The Southeast Asian cuisine is a wonderful blend of Chinese and Indian cuisine with local flavors.

-...In Vietnam, the Vietnamese pancake BÁNH XÈO, or "sizzling cake" as it is called in Vietnamese, was named because of or thanks to the sound of rice flour when the pancake is fried in a hot pan. Banh Xeo is crispy and often cooked with rice flour, coconut milk, and turmeric, a spice that gives it its bright golden color.

-...In Laos, the Laotian specialty (found only in the big cities) is bread (pronounced Khao Jee or baguette, which comes from the French influence...). The Khao Jee is cut in half and filled with lettuce, sliced tomatoes, carrots, onions and optional cheese, moo yor (pork)...

-...In the Philippines, Bibingka is a type of rice cake traditionally baked in clay pots lined with leaves. Bibingka is also found in East Timor and in Christian communities in eastern Indonesia.

vi) Malay Archipelago (Malaysia, Singaporean, Indonesia ...)

The Malay Archipelago offers an incredible diversity of cultures and ethnic groups. This richness is reflected in the cuisine. Because the islands are so far apart, culinary techniques have long been influenced by countries such as India, the Middle East, China and, Europe.

However, they are dishes common to the whole country and similarities between dishes throughout the archipelago, such as the use of spices, coconut milk and rice to make pancakes:

- The Apam balik pancakes are thick, fluffy pancakes popular in Malaysia, Indonesia and Singapore. They are made with coconut milk and eaten warm, topped with crushed peanuts and sweet corn.

- The Murtabak pancakes originated in India and can be traced back to the Sultanate of Delhi (1206-1526). In Malaysia, Murtabak is nicknamed "Mamak" by the Malays. In Indonesia, especially in Jakarta, they're called "Martabak". It comes in two varieties: savory and sweet.

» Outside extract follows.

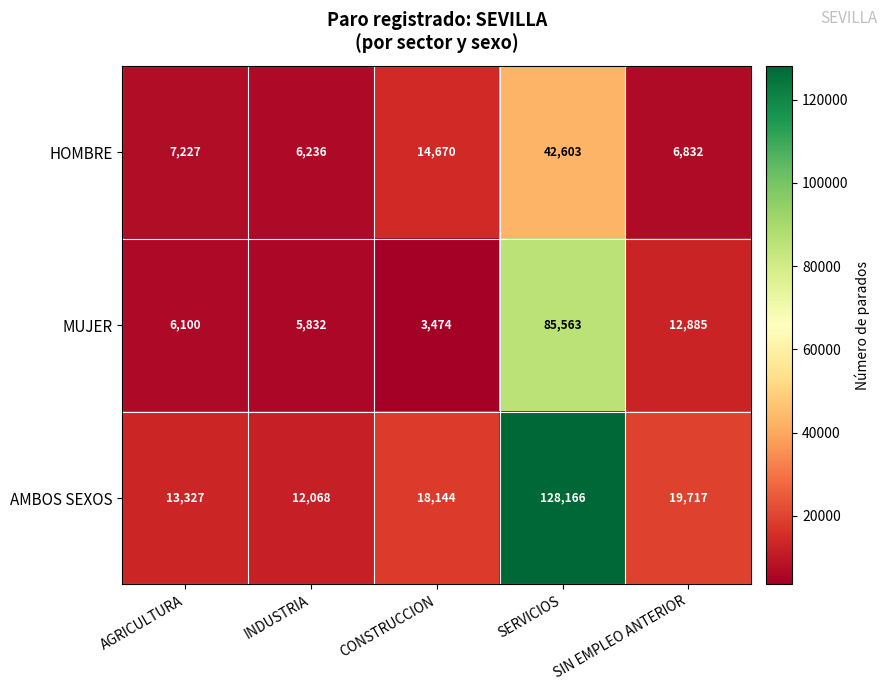

What is the sum of the MUJER values at SERVICIOS and AGRICULTURA?

91663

- The Lempeng Pisang pancake, which translates as "Banana pancake," is a journey through culinary history, a fragrant emblem of cultural diversity. These rice flour and banana pancakes have been enjoyed throughout the region for centuries, adapting to local ingredients and tastes. Coconut milk, a staple of Malay cuisine, adds richness and creaminess to the batter.

Final Comments

Whether fried for breakfast, a snack or dinner, crêpes are endlessly versatile and reinvented throughout Asia. From the Middle East to the Malay Archipelago, crepes and flatbreads are available year-round. Their textures and flavors vary from country to country and region to region., with textures and flavors that vary from country to country and region to region.

Whether they're thin or thick, sometimes with holes, light or airy, sweet or savory, they can be reinvented ad infinitum while remaining delicious and appetizing.